● Task prompt
When you reach the line containing "SMALL LETTER MU" in the records below, start copying exactly, and stop once you have copied the line containing "In a QubesOS".

Records from a data source
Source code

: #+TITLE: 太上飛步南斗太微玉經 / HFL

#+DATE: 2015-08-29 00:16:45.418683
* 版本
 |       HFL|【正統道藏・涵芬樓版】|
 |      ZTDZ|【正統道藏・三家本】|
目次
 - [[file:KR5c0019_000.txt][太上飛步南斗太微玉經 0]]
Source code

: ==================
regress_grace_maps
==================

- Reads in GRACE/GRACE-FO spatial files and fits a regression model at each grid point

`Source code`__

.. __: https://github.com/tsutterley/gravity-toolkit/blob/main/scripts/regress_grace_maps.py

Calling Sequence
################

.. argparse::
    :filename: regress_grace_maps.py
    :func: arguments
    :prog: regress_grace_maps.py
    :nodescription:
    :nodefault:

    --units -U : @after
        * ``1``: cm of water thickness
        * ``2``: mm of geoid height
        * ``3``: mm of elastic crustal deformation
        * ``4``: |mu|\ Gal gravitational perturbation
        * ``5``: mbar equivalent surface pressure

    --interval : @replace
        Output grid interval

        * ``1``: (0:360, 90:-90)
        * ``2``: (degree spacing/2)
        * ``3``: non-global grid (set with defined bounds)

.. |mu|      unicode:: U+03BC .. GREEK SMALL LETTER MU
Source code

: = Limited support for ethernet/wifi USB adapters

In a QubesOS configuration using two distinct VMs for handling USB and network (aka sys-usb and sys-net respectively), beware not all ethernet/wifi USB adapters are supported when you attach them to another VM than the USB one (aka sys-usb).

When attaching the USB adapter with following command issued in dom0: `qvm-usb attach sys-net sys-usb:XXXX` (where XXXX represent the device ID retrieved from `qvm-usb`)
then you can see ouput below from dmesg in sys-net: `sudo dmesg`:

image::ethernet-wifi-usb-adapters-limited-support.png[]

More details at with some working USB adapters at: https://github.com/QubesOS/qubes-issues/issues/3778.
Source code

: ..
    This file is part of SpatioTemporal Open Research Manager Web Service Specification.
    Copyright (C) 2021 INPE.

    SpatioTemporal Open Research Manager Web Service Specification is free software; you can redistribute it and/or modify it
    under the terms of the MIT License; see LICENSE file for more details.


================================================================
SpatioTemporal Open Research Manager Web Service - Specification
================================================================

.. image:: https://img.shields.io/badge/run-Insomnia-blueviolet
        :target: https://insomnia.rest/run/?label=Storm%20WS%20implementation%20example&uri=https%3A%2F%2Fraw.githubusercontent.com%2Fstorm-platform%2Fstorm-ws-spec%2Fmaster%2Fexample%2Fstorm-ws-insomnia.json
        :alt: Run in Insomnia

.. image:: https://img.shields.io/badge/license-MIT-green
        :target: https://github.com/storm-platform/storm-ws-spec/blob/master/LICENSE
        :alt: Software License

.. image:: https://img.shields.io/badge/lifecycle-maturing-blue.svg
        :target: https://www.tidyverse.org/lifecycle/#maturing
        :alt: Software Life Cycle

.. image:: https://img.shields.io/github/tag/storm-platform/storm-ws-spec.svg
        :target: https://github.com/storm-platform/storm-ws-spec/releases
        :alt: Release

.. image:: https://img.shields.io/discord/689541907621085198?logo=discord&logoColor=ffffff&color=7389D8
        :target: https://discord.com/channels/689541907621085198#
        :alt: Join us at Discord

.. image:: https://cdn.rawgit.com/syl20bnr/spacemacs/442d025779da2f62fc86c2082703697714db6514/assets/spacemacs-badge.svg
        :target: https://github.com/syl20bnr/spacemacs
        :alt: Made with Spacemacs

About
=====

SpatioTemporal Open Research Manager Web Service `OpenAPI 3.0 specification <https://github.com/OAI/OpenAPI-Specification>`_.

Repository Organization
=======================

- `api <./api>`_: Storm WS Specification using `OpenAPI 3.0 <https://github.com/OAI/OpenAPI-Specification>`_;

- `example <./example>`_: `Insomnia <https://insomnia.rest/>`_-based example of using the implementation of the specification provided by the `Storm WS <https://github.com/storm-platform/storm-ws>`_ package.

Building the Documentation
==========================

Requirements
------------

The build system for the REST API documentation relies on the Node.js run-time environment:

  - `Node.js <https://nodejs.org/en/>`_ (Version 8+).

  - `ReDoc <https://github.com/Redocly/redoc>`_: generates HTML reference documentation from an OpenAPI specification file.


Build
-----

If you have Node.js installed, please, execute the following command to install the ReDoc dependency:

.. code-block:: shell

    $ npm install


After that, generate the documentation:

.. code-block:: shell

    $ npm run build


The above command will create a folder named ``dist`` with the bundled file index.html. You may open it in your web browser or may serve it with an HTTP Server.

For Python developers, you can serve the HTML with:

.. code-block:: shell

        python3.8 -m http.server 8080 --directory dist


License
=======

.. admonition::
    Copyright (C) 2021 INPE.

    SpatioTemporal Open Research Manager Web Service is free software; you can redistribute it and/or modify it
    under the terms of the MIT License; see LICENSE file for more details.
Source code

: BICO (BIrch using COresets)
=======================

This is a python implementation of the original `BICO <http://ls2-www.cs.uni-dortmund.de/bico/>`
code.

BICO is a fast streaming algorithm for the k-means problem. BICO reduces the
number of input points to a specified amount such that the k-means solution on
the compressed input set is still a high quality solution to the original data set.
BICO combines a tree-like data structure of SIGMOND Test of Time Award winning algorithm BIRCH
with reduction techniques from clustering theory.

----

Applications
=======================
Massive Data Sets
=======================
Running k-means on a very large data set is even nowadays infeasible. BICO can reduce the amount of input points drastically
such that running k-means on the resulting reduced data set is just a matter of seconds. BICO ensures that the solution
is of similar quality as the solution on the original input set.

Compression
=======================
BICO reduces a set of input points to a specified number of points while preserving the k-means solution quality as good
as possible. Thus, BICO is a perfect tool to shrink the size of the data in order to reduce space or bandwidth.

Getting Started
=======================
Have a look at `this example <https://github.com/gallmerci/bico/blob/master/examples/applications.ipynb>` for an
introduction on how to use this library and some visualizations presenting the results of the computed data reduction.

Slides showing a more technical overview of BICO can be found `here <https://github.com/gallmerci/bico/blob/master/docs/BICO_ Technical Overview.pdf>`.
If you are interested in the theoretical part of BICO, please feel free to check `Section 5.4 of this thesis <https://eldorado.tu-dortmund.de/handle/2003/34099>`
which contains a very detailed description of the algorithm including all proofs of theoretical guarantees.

● Response area
.. |mu|      unicode:: U+03BC .. GREEK SMALL LETTER MU
Source code

: = Limited support for ethernet/wifi USB adapters

In a QubesOS configuration using two distinct VMs for handling USB and network (aka sys-usb and sys-net respectively), beware not all ethernet/wifi USB adapters are supported when you attach them to another VM than the USB one (aka sys-usb).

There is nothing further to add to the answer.